Let’s get started from where we left of at the end of previous post and start looking at the code I use to instruct FANN to learn. As FANN does most of the heavy lifting we only need to tell it what data to use and how to handle it.
# input_qty = number of input nodes
# output_qty = number of input nodes
# savefile = name of the file network is saved to
# neurons = how many neurons will be trained by cascade function
def train_cascade(input_qty, output_qty, savefile, neurons)
# Create the basis for the network, define number of inputs and outputs
net = RubyFann::Shortcut.new(:num_inputs=> input_qty, :num_outputs=> output_qty)
# As our inputs and outputs can have a value of -1 to 1 we can only use sigmoid_symmetric
# and that needs to be specified
# Search for pairs to be used for training
pairs = Pair.where(:race_id => Run.where(:dataset => "learning").where.not(:draw => nil).pluck(:race_id).uniq).where.not(:input => nil)
# I have saved precalculated inputs to the datase as one field, thus it needs splitting
# before they are usable
inputs = 
pairs.each do |pair|
inputs << pair.input.split(",").map(&:to_f)
# And same done to outputs.

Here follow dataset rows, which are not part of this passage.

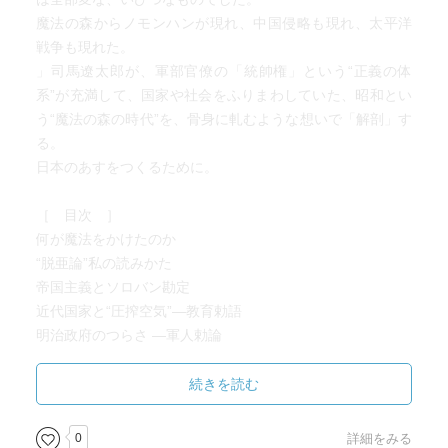
魔法の森からノモンハンが現れ、中国侵略も現れ、太平洋
戦争も現れた。
」司馬遼太郎が、軍部官僚の「統帥権」という“正義の体
系”が充満して、国家や社会をふりまわしていた、昭和とい
う“魔法の森の時代”を、骨身に軋むような想いで「解剖」す
る。
日本のあすをつくるために。
［ 目次 ］
何が魔法をかけたのか
“脱亜論”私の読みかた
帝国主義とソロバン勘定
近代国家と“圧搾空気”―教育勅語
明治政府のつらさ ―軍人勅論
ひとり歩きすることば―軍隊用語
技術崇拝社会を曲げたもの
続きを読む
秀才信仰と骨董兵器
買い続けた西欧近代
0
詳細をみる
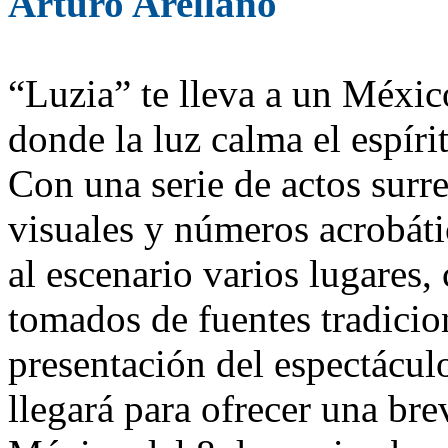
Arturo Arellano
“Luzia” te lleva a un Méxi
donde la luz calma el espíri
Con una serie de actos surre
visuales y números acrobáti
al escenario varios lugares,
tomados de fuentes tradicio
presentación del espectácul
llegará para ofrecer una br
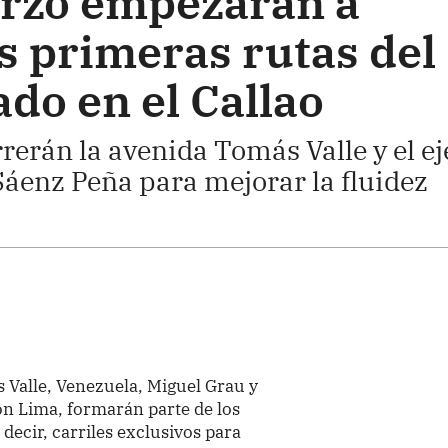
arzo empezarán a
s primeras rutas del
do en el Callao
erán la avenida Tomás Valle y el ej
áenz Peña para mejorar la fluidez
 Valle, Venezuela, Miguel Grau y
on Lima, formarán parte de los
decir, carriles exclusivos para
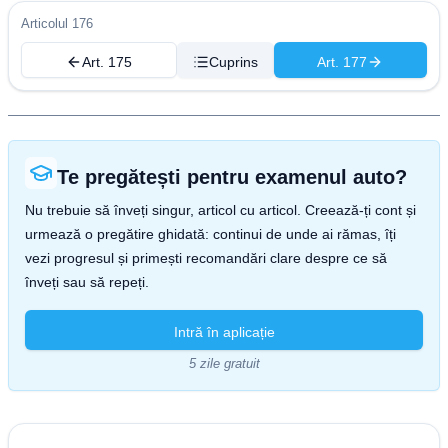
Articolul 176
Art. 175
Cuprins
Art. 177
Te pregătești pentru examenul auto?
Nu trebuie să înveți singur, articol cu articol. Creează-ți cont și
urmează o pregătire ghidată: continui de unde ai rămas, îți
vezi progresul și primești recomandări clare despre ce să
înveți sau să repeți.
Intră în aplicație
5 zile gratuit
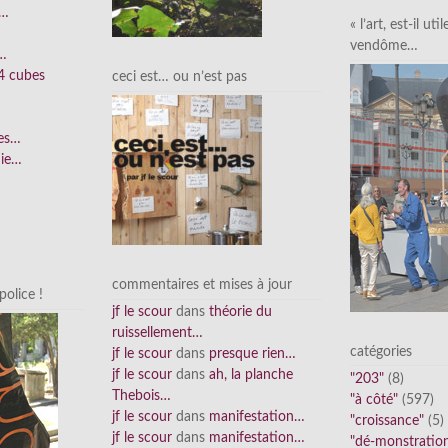
e…
« l’art, est-il uti
vendôme…
n…
4 cubes
ceci est… ou n’est pas
ées…
nie…
commentaires et mises à jour
olice !
jf le scour
dans
théorie du
ruissellement…
catégories
jf le scour
dans
presque rien…
jf le scour
dans
ah, la planche
"203"
(8)
Thebois…
"à côté"
(597)
jf le scour
dans
manifestation…
"croissance"
(5)
jf le scour
dans
manifestation…
"dé-monstratio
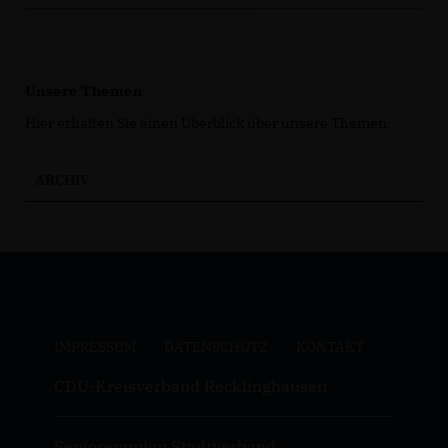
Unsere Themen
Hier erhalten Sie einen Überblick über unsere Themen.
ARCHIV
IMPRESSUM
DATENSCHUTZ
KONTAKT
CDU-Kreisverband Recklinghausen
Seniorenunion Stadtverband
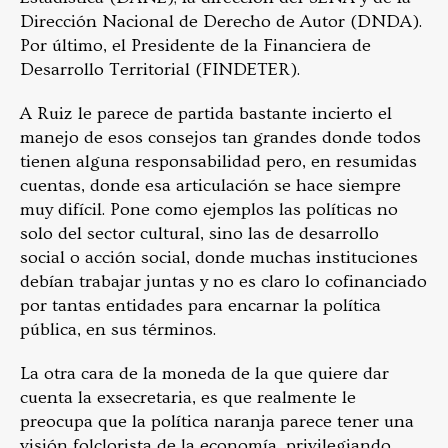
Dirección Nacional de Derecho de Autor (DNDA).
Por último, el Presidente de la Financiera de
Desarrollo Territorial (FINDETER).
A Ruiz le parece de partida bastante incierto el
manejo de esos consejos tan grandes donde todos
tienen alguna responsabilidad pero, en resumidas
cuentas, donde esa articulación se hace siempre
muy difícil. Pone como ejemplos las políticas no
solo del sector cultural, sino las de desarrollo
social o acción social, donde muchas instituciones
debían trabajar juntas y no es claro lo cofinanciado
por tantas entidades para encarnar la política
pública, en sus términos.
La otra cara de la moneda de la que quiere dar
cuenta la exsecretaria, es que realmente le
preocupa que la política naranja parece tener una
visión folclorista de la economía, privilegiando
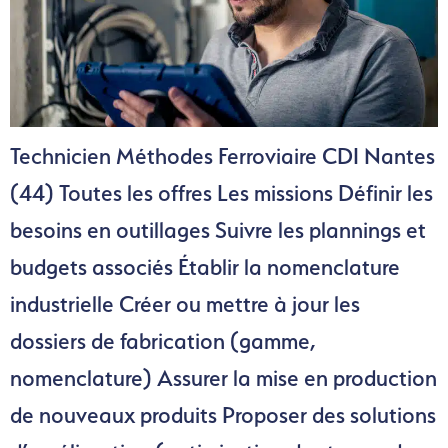
Technicien Méthodes Ferroviaire CDI Nantes
(44) Toutes les offres Les missions Définir les
besoins en outillages Suivre les plannings et
budgets associés Établir la nomenclature
industrielle Créer ou mettre à jour les
dossiers de fabrication (gamme,
nomenclature) Assurer la mise en production
de nouveaux produits Proposer des solutions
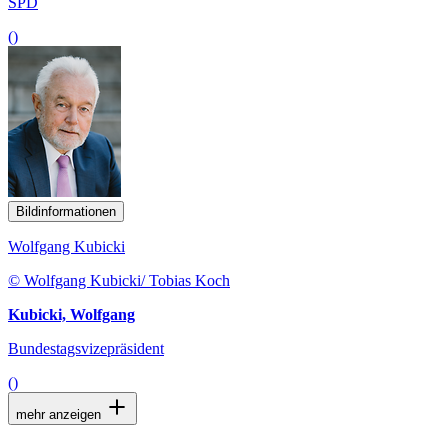
SPD
()
Bildinformationen
Wolfgang Kubicki
© Wolfgang Kubicki/ Tobias Koch
Kubicki, Wolfgang
Bundestagsvizepräsident
()
mehr anzeigen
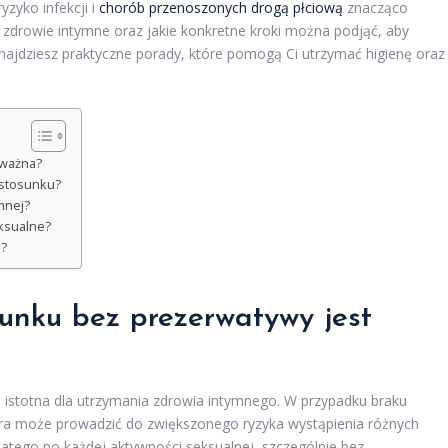
yzyko infekcji i
chorób przenoszonych drogą płciową
znacząco
 zdrowie intymne oraz jakie konkretne kroki można podjąć, aby
najdziesz praktyczne porady, które pomogą Ci utrzymać higienę oraz
 ważna?
 stosunku?
mnej?
ksualne?
u?
unku bez prezerwatywy jest
 istotna dla utrzymania zdrowia intymnego. W przypadku braku
era może prowadzić do zwiększonego ryzyka wystąpienia różnych
latego po każdej aktywności seksualnej, szczególnie bez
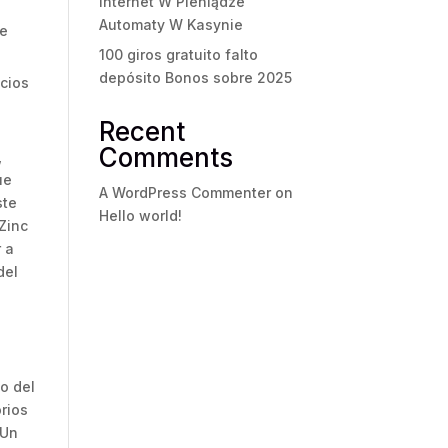
internet W Pieniądze
Automaty W Kasynie
de
100 giros gratuito falto
depósito Bonos sobre 2025
cios
Recent
Comments
,
ue
A WordPress Commenter
on
ste
Hello world!
 Zinc
r a
del
go del
orios
 Un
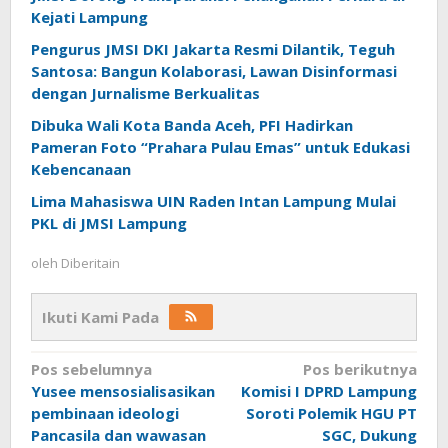
Kejati Lampung
Pengurus JMSI DKI Jakarta Resmi Dilantik, Teguh
Santosa: Bangun Kolaborasi, Lawan Disinformasi
dengan Jurnalisme Berkualitas
Dibuka Wali Kota Banda Aceh, PFI Hadirkan
Pameran Foto “Prahara Pulau Emas” untuk Edukasi
Kebencanaan
Lima Mahasiswa UIN Raden Intan Lampung Mulai
PKL di JMSI Lampung
oleh
Diberitain
Ikuti Kami Pada
Navigasi
Pos sebelumnya
Pos berikutnya
Yusee mensosialisasikan
Komisi I DPRD Lampung
pos
pembinaan ideologi
Soroti Polemik HGU PT
Pancasila dan wawasan
SGC, Dukung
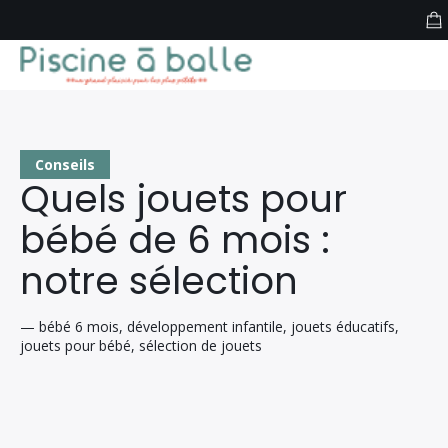
PISCINE A BALLES PAR GENRE
PISCINE A BALLES PAR MARQUE
Conseils
Quels jouets pour
PISCINE A BOULES PAR FORME
bébé de 6 mois :
NOTRE BLOG
notre sélection
Produits
— bébé 6 mois, développement infantile, jouets éducatifs,
Forum
jouets pour bébé, sélection de jouets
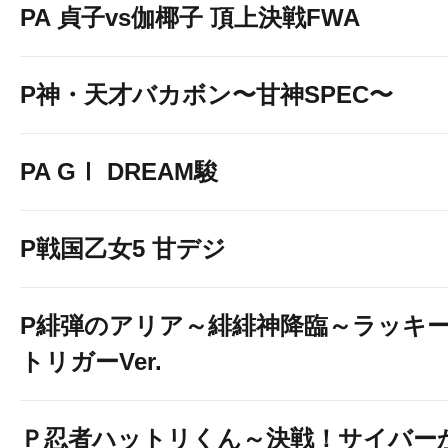
PA 貞子vs伽椰子 頂上決戦FWA
P神・天才バカボン〜甘神SPEC〜
PA GⅠ DREAM駿
P戦国乙女5 甘デジ
P緋弾のアリア～緋緋神降臨～ラッキ
トリガーVer.
Ｐ忍者ハットリくん～決戦！サイバー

Output also needs to be an array, even if it is only one value
outputs = 
pairs.pluck(:output).each do |o|
outputs << Array.new(1,o)
# Once we have arrays of inputs and outputs we can combine them into form that FANN
# can understand
train = RubyFann::TrainData.new(:inputs => inputs, :desired_outputs => outputs)
# Finally it is time for some training. This will take a while, depending naturally
# on how much data one is using.
net.cascadetrain_on_data(train, neurons, 1, 0.05)

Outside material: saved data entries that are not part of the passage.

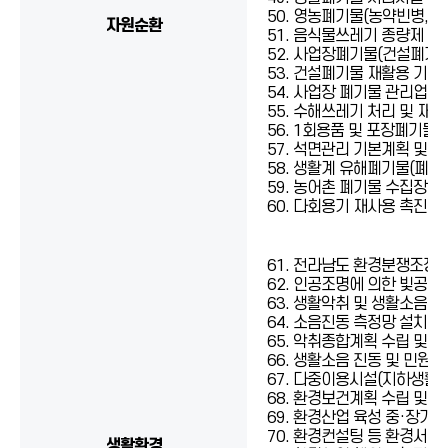
50. 영농폐기물(농약빈병, 
자원순환
51. 음식물쓰레기 종량제 추
52. 사업장폐기물(건설폐기물
53. 건설폐기물 재활용 기본
54. 사업장 폐기물 관리업무
55. 수해쓰레기 처리 및 재
56. 1회용품 및 포장폐기물 
57. 석면관리 기본계획 및 
58. 생활계 유해폐기물(폐의
59. 농어촌 폐기물 수집장 
60. 다회용기 재사용 촉진 
61. 전라남도 환경분쟁조정
62. 인공조명에 의한 빛공해
63. 생활악취 및 생활소음에
64. 소음진동 측정망 설치 
65. 악취종합계획 수립 및 
66. 생활소음 진동 및 민원 
67. 다중이용시설(지하생활공
68. 환경보건계획 수립 및 
69. 환경산업 육성 중·장기 
70. 환경컨설팅 등 환경서비
생활환경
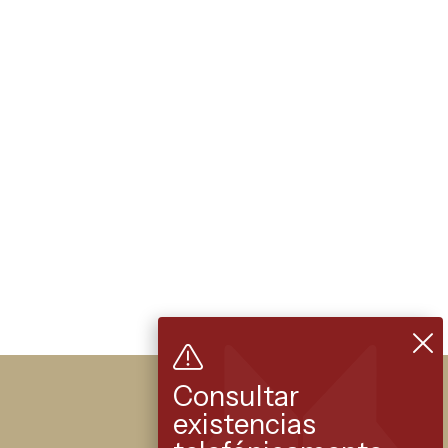
Consultar
existencias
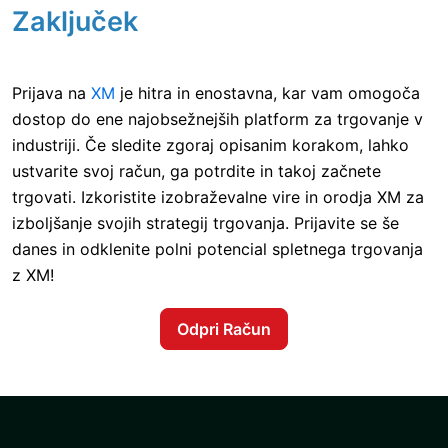
Zaključek
Prijava na
XM
je hitra in enostavna, kar vam omogoča
dostop do ene najobsežnejših platform za trgovanje v
industriji. Če sledite zgoraj opisanim korakom, lahko
ustvarite svoj račun, ga potrdite in takoj začnete
trgovati. Izkoristite izobraževalne vire in orodja XM za
izboljšanje svojih strategij trgovanja. Prijavite se še
danes in odklenite polni potencial spletnega trgovanja
z XM!
Odpri Račun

# After training it is important to remember to save the network into a file
# for further use
That is pretty simple isn’t it?
Obviously it does need a single line in some another file to actually call this function. Now we can proceed to training and finding out if there actually is something at the end of this exercise.

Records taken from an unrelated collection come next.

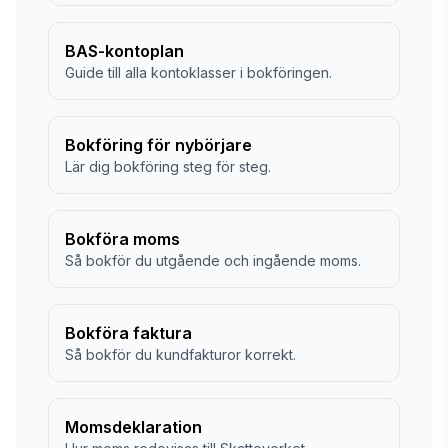
BAS-kontoplan
Guide till alla kontoklasser i bokföringen.
Bokföring för nybörjare
Lär dig bokföring steg för steg.
Bokföra moms
Så bokför du utgående och ingående moms.
Bokföra faktura
Så bokför du kundfakturor korrekt.
Momsdeklaration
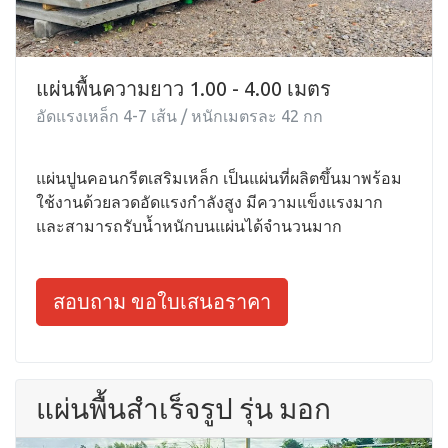
แผ่นพื้นความยาว 1.00 - 4.00 เมตร
อัดแรงเหล็ก 4-7 เส้น / หนักเมตรละ 42 กก
แผ่นปูนคอนกรีตเสริมเหล็ก เป็นแผ่นที่ผลิตขึ้นมาพร้อม
ใช้งานด้วยลวดอัดแรงกำลังสูง มีความแข็งแรงมาก
และสามารถรับน้ำหนักบนแผ่นได้จำนวนมาก
สอบถาม ขอใบเสนอราคา
แผ่นพื้นสำเร็จรูป รุ่น มอก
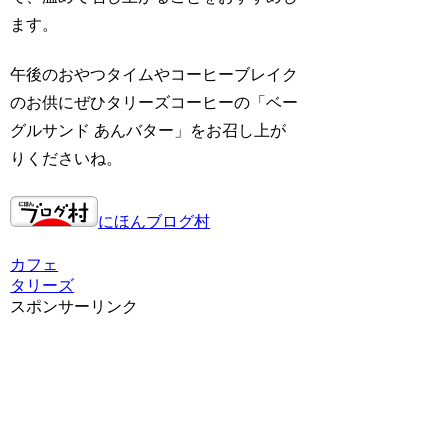
ます。
午後のおやつタイムやコーヒーブレイク
のお供にぜひタリーズコーヒーの「ベー
グルサンド あんバター」をお召し上が
りくださいね。
にほんブログ村
カフェ
タリーズ
スポンサーリンク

Before we get to actually build the neural network I am going to go through the tools that I am planning to use during the project. This list is obviously subject to change but this is what I feel at this point that I will need to complete this.
I will need to do a fair bit of modifying of data and for that I am using Ruby. Naturally one can use any programming language they wish but I am most familiar with Ruby and I like how readable and natural language like the scripts are. When it is relevant I am going to post the code or at least snippets of it in the blog as well. If you are new to Ruby it might be worthwhile to look at this quick start at Ruby official site or this pretty throughout tutorial at Tutorials Point. in the end though, what is needed is pretty simple and beginner level stuff, some calculations and loops mostly.
One could build the Neural Network software from ground up, but I am going to rely on existing library for this purpose. Earlier I have been using AI4R but as I mentioned in my post telling about new version of Raiform I have moved on to FANN or Fast Artificial Neural Network. It seems to be doing a bit better job even with same kind of network topology but what I especially like is feature called Cascade2. It dynamically builds and trains the topology and that is what I used to build the network for Raiform 2.0.
Neural networks are a pretty advanced topic and while it does help if you understand how they work it is till possible to utilize them even if most of the underlying math is left untouched. FANN has Ruby bindings (In addition to several other languages) and I am using Ruby gem called ruby-fann to take advantage of it. FANN has several graphical interfaces as well but I find it a lot easier to work in command line (Command line in windows is pain to work with so be warned or use a proper OS like Linux 🙂 ). If you wish to get a primer about Neural networks you could read for example this.
Last big building block is data. I am going to use data starting from beginning of 2012 and all of my data is originated from Racing Dossier. I have the data in a database so it is easy for me to fetch data with required filters as needed. Actual ratings that I am planning to use I will cover later on. I haven’t decided yet, but it might make sense to build a working database to handle the training and testing data. In the past I have just used csv files for this purpose.